Lakers head coach Frank Vogel was asked on Tuesday night if the team had any opportunities to get the COVID-19 vaccine yet, and he said no, but admitted the organization had looked into it.
“Not yet. We’re still waiting. There’s been some talk about trying to get it, but we’re not there yet,” Vogel said.
On Wednesday morning, however, ESPN reported that the organization did have a plan in place to get the vaccine to some people in the organization:
Members of the Los Angeles Lakers organization are expected to receive a vaccine for COVID-19 this week, sources told ESPN.
It was not clear which players or staffers were planning to receive the vaccine as HIPAA regulations preclude anyone from the team commenting on the situation.
Members of the Lakers are being offered the one shot Johnson & Johnson vaccine, according to sources. https://t.co/EGj7kl0w8D— Dave McMenamin (@mcten) March 24, 2021
Currently, Los Angeles County’s Public Health Department website says it is only vaccinating people in the following groups:
- Healthcare workers
- Long-term care facility residents
- Persons 65 years and older
- Education and childcare workers
- Emergency services workers
- Food and agriculture workers
- Janitorial, Custodial, and Maintenance Services workers
- Transportation and Logistics workers
- People who live or work in congregate living spaces
- Individuals with health conditions and disabilities
However, vaccine distribution is currently ramping up across the country, with President Joe Biden announcing a goal for the vaccine to be available to anyone that wants it by May 1. The Washington Post reports that White House officials “told governors to expect a significant increase in vaccine supply starting next week and ‘continuing each week for several months.’”

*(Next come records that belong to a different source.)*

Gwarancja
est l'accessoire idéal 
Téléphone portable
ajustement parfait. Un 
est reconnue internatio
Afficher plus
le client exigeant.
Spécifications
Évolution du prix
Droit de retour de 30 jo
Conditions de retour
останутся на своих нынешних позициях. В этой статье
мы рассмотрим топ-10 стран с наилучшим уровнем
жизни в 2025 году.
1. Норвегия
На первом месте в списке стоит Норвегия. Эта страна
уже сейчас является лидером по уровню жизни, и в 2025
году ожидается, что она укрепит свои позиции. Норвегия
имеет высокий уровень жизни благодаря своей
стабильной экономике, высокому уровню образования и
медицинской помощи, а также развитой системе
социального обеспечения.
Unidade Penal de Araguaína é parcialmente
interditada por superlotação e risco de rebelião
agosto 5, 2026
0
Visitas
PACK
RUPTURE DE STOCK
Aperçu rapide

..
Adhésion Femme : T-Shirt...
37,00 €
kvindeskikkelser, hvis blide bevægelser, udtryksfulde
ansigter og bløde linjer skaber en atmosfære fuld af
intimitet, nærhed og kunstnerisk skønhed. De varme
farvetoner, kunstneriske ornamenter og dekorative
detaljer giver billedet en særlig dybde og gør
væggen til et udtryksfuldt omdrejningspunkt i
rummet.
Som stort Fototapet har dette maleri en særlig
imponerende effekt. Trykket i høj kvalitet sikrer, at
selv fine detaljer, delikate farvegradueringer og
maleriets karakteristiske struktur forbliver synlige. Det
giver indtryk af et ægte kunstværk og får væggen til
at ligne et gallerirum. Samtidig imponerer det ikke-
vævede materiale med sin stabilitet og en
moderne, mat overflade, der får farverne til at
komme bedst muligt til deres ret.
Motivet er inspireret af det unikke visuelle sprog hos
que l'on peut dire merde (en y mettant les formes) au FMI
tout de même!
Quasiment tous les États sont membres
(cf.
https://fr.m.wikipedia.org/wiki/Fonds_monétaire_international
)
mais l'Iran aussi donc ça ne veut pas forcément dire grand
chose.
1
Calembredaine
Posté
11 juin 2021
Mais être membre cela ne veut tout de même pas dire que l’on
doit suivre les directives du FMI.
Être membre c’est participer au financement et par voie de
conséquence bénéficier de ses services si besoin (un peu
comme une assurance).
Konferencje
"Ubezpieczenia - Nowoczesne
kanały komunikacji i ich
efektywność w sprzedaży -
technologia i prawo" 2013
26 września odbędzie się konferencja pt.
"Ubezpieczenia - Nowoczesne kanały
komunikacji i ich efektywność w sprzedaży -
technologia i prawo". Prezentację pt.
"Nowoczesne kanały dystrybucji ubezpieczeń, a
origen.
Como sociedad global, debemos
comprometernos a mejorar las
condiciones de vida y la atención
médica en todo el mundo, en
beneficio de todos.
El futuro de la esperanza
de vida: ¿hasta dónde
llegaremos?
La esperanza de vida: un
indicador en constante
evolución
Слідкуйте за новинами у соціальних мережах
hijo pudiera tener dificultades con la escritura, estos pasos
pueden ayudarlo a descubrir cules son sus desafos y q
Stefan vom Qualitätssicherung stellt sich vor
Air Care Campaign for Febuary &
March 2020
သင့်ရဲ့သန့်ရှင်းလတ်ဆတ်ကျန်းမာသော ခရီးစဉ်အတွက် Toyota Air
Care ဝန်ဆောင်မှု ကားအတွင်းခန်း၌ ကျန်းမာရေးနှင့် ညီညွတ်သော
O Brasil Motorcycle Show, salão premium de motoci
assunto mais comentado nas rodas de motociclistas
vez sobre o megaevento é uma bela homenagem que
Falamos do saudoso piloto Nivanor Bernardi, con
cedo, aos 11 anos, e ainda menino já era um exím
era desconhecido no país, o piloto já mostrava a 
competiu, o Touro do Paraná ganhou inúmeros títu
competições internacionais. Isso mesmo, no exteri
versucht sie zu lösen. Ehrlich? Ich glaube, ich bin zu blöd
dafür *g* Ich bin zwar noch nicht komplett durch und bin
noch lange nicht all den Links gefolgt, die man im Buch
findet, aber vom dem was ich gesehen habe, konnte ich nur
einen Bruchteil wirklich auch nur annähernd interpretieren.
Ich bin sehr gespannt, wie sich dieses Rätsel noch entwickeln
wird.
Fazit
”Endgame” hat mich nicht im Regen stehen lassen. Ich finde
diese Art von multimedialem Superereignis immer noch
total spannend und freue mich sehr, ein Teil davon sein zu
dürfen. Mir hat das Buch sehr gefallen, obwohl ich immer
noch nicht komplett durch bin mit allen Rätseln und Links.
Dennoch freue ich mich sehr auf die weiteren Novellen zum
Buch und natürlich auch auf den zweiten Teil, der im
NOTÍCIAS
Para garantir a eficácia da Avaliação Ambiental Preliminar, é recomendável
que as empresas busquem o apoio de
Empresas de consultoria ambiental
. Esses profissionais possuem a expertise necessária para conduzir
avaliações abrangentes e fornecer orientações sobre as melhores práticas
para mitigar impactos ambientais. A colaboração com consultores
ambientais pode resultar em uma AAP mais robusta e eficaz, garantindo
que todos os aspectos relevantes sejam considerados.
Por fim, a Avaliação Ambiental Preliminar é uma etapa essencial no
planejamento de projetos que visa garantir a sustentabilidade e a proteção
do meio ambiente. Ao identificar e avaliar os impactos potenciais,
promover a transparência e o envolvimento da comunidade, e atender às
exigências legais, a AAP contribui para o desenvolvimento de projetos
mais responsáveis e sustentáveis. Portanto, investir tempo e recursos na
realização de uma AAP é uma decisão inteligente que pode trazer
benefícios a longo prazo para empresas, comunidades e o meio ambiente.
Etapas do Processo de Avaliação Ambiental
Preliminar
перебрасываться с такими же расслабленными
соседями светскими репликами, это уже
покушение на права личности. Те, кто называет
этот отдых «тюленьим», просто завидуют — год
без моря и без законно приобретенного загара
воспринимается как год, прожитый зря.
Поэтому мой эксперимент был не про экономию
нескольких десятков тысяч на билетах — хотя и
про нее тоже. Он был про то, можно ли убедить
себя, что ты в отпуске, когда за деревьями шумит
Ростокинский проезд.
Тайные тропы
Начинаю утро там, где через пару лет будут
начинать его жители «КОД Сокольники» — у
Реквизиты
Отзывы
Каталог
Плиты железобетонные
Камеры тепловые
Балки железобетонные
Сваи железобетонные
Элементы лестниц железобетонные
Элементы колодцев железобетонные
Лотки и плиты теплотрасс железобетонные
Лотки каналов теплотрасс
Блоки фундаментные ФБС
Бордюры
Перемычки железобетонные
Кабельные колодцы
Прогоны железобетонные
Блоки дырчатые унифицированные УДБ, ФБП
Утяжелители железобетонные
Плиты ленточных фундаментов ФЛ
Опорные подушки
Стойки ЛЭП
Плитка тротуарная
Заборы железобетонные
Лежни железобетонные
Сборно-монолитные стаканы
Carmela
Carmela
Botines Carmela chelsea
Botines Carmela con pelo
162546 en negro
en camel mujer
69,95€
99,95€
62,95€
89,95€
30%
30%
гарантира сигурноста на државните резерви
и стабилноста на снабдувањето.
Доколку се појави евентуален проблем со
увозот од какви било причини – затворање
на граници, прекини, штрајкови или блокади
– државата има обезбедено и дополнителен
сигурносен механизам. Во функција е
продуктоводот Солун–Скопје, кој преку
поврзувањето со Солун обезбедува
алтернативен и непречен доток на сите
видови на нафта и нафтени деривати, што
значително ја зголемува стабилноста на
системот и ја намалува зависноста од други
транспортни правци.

The NBA is currently not requiring any of its players or staffers to get vaccinated, but members of the “the New Orleans Pelicans, Atlanta Hawks and Portland Trail Blazers have previously acknowledged receiving the vaccine,” according to ESPN.
While Kyle Kuzma admitted before the All-Star break that he and his teammates had discussed the vaccine, the only players to comment publicly so far have been LeBron James and Marc Gasol.
James said before the All-Star game that he didn’t want to discuss whether or not he’d get vaccinated if it were available to him.
“That’s a conversation that, you know, my family and I will have,” James said. “And pretty much probably keep that to a private thing. Obviously I’ve seen Adam (Silver) had his comments about the vaccination and what not. But, you know, things like that, when you decide to do something, that’s a conversation between you and your family and not for everybody.”
And before the season started in December, Gasol said that people who are at higher risk should be getting access to the vaccine before professional athletes.
“I think there’s people right now that need the vaccine more than we do,” Gasol said then. “We’re very fortunate, like I said before, to be in a very safe environment. Physically, the virus doesn’t affect a 35-year-old male as much as it affects other people that are more at risk and more vulnerable to the virus, so I would prefer that the vaccine obviously goes to the people that need it the most instead of us. That is just, to me, common sense.”